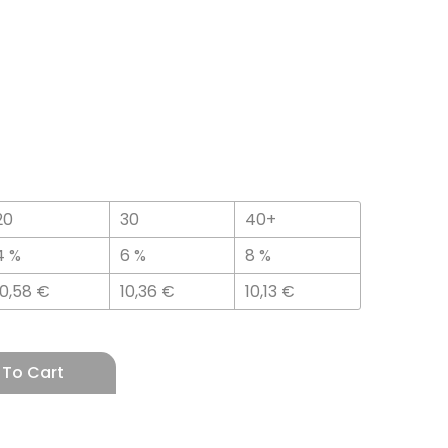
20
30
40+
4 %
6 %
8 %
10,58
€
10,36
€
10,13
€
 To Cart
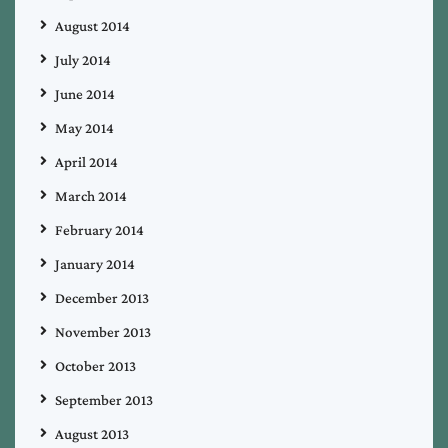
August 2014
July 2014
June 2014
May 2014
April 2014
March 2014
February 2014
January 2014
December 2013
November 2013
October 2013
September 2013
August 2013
....................
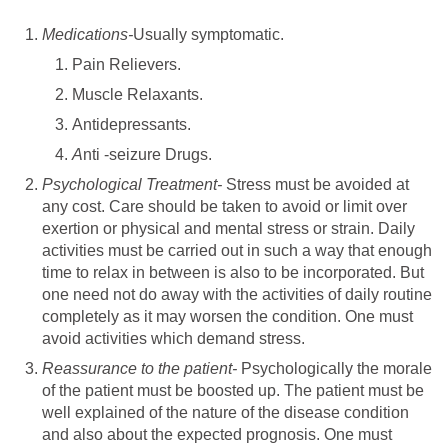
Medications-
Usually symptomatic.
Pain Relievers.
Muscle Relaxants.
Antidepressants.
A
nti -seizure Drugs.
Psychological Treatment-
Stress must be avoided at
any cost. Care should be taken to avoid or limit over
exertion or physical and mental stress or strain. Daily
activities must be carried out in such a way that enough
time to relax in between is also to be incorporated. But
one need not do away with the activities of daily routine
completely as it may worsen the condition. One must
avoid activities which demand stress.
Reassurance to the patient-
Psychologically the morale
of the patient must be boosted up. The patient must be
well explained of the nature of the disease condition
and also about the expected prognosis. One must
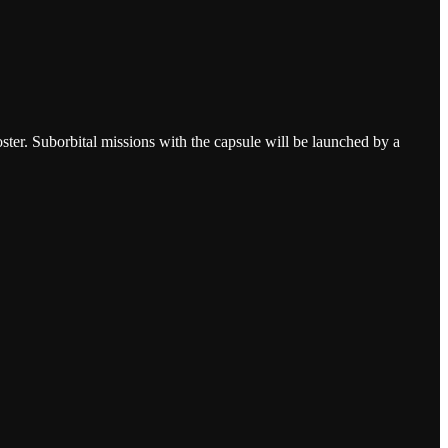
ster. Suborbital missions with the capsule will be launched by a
....................
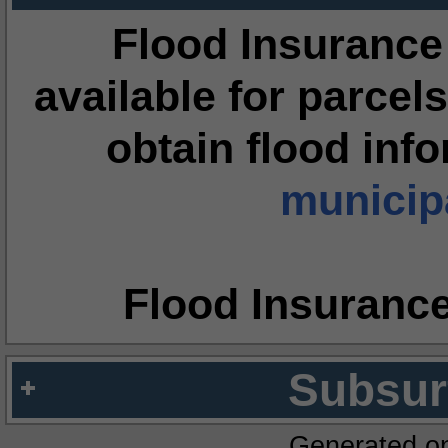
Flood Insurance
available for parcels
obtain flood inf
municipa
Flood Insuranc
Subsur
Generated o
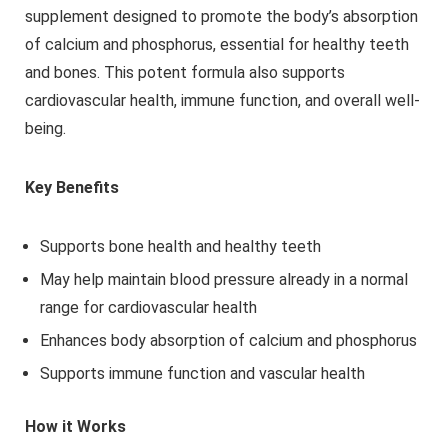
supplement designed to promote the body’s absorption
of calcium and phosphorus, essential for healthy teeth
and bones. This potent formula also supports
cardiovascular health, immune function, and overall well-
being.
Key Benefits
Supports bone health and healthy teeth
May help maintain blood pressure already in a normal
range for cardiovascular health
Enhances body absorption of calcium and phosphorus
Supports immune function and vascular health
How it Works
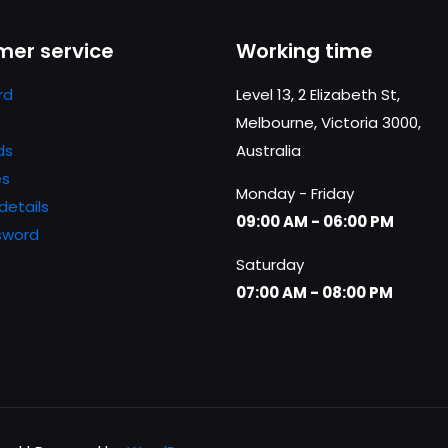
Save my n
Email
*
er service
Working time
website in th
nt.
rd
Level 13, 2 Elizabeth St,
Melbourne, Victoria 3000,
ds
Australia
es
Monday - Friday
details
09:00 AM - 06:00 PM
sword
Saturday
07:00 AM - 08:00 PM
....................
### What you will do
Pictures excluded, reproduce only the part above that opens with the line holding "Psychologically the morale" and closes with the line holding "ster. Suborbital missions", exactly as written.

### Response
Psychologically the morale
of the patient must be boosted up. The patient must be
well explained of the nature of the disease condition
and also about the expected prognosis. One must
ster. Suborbital missions with the capsule will be launched by a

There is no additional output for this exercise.